» **What is required**
Copy every line of text in the entries below exactly as it appears, omitting the pictures.

» **The input**
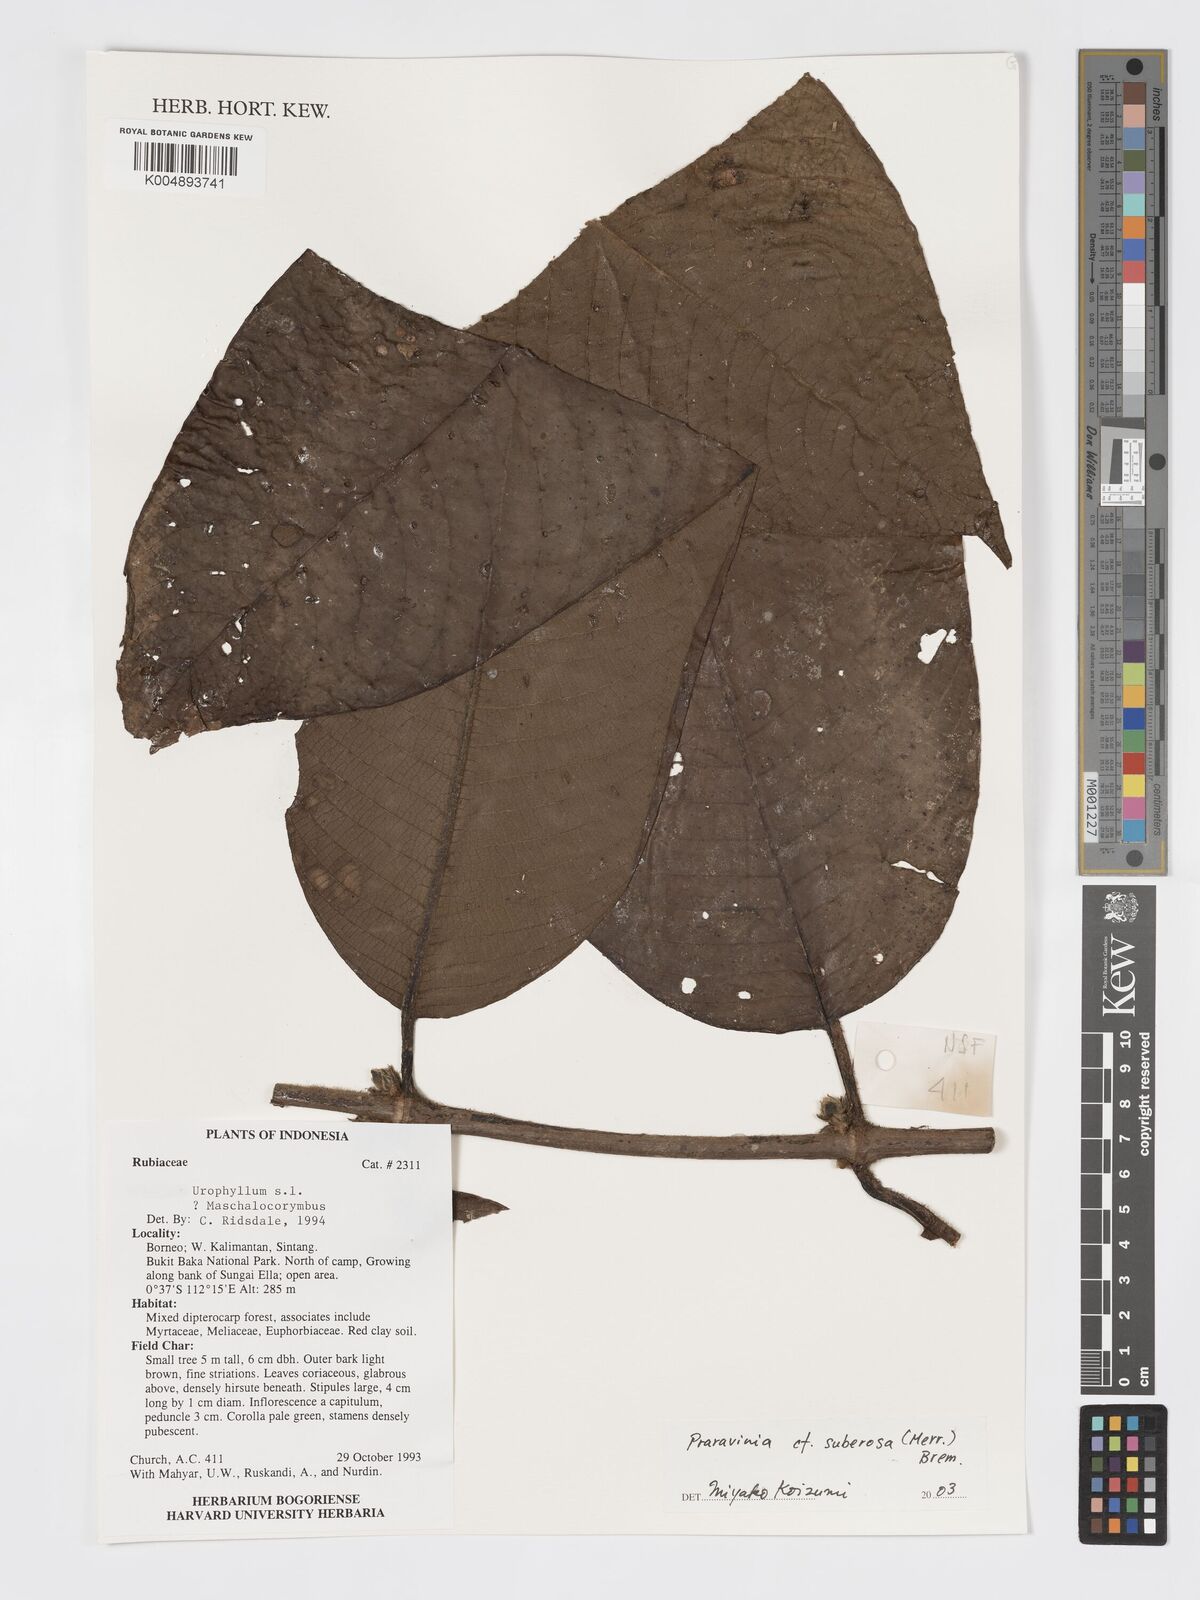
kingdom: Plantae
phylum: Tracheophyta
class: Magnoliopsida
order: Gentianales
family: Rubiaceae
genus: Praravinia
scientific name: Praravinia suberosa
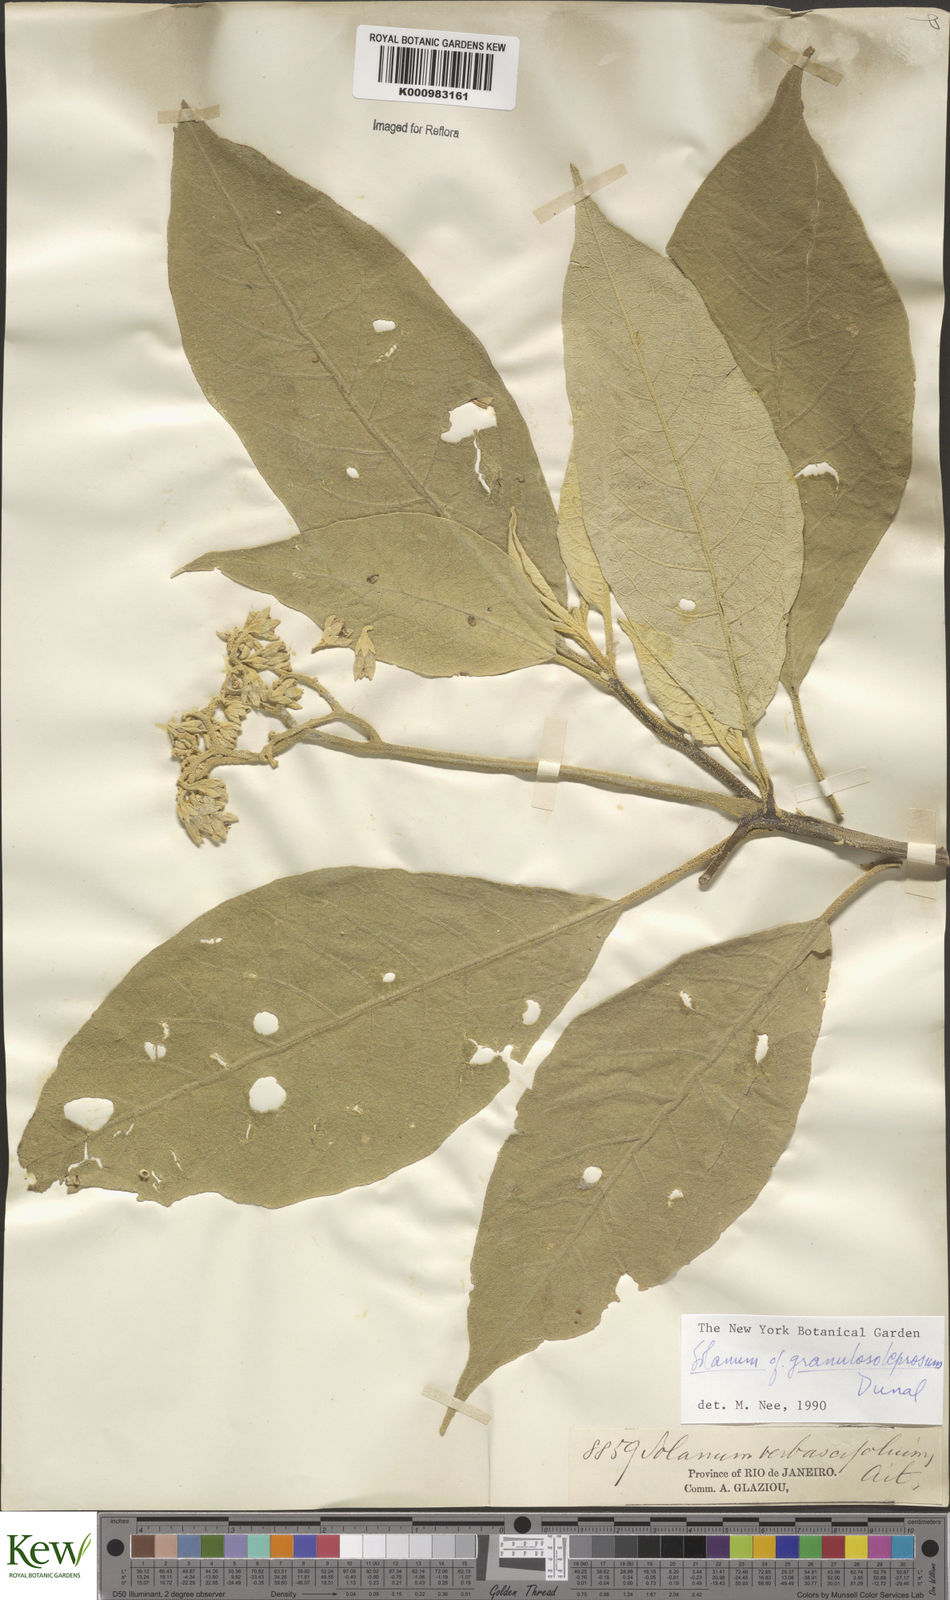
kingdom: Plantae
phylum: Tracheophyta
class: Magnoliopsida
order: Solanales
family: Solanaceae
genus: Solanum
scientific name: Solanum granulosoleprosum
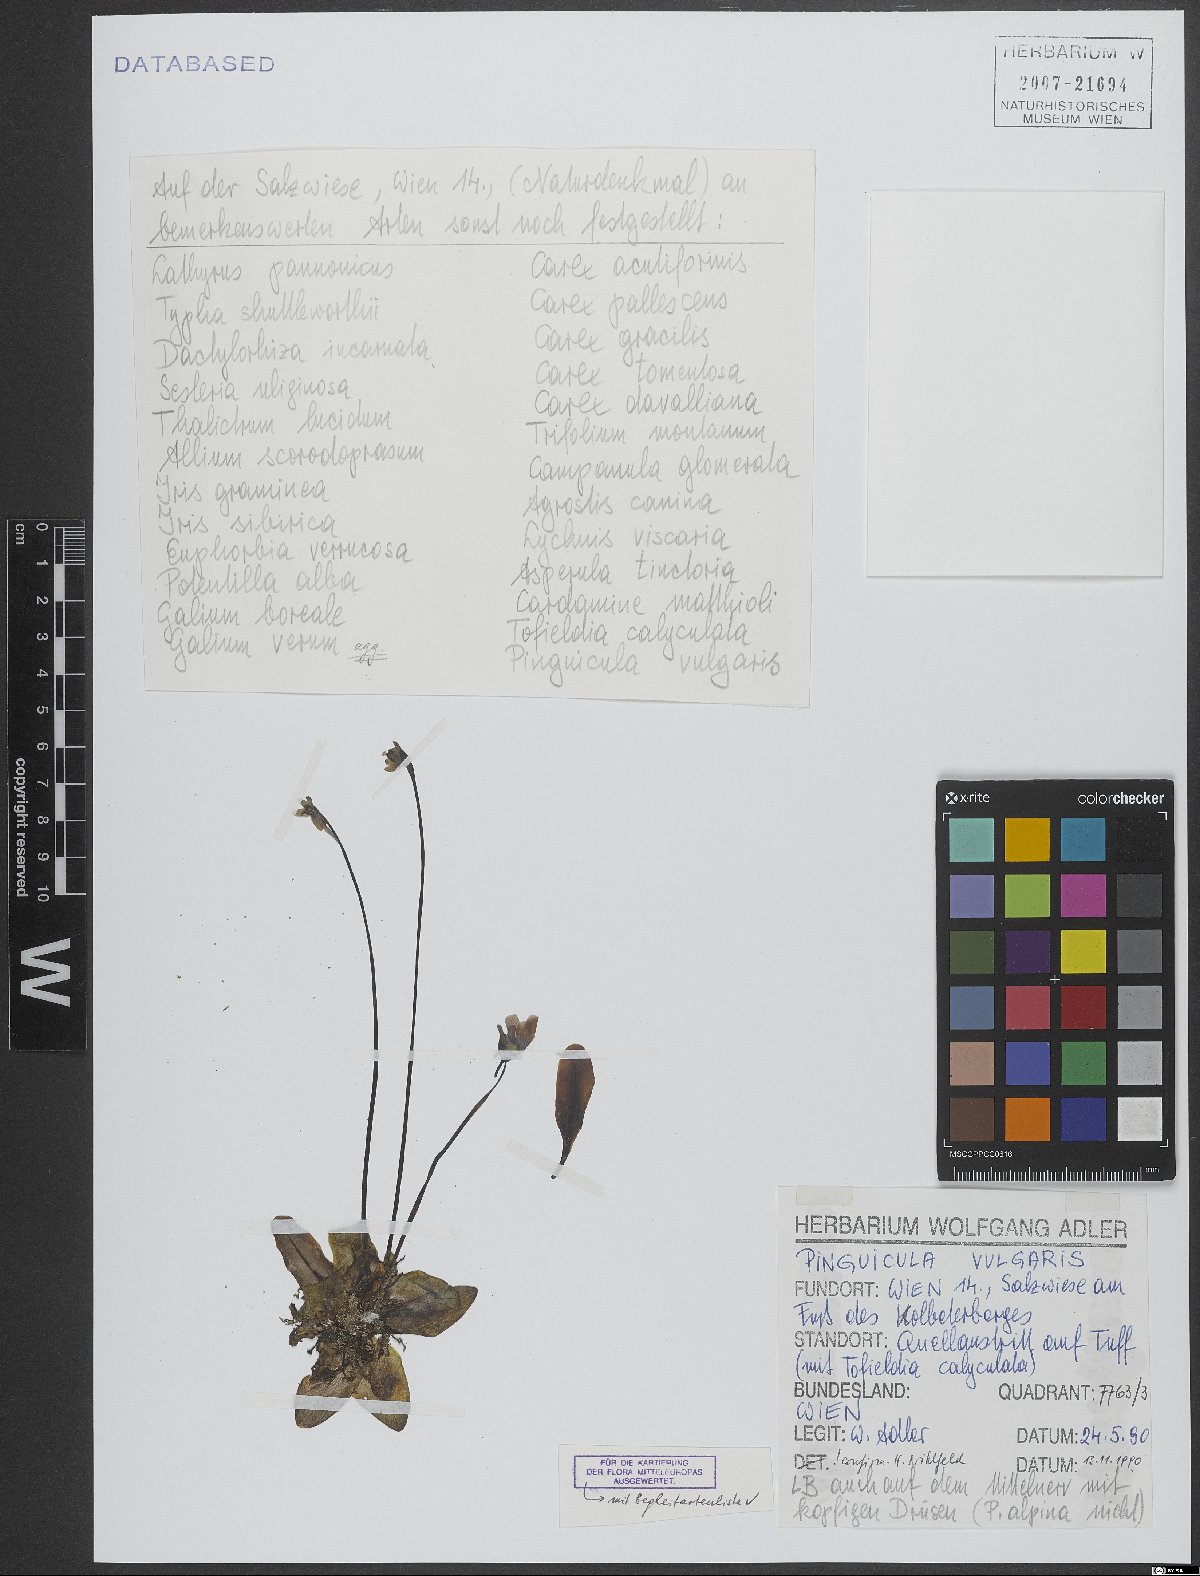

» **Full response**
kingdom: Plantae
phylum: Tracheophyta
class: Magnoliopsida
order: Gentianales
family: Rubiaceae
genus: Praravinia
scientific name: Praravinia suberosa
kingdom: Plantae
phylum: Tracheophyta
class: Magnoliopsida
order: Solanales
family: Solanaceae
genus: Solanum
scientific name: Solanum granulosoleprosum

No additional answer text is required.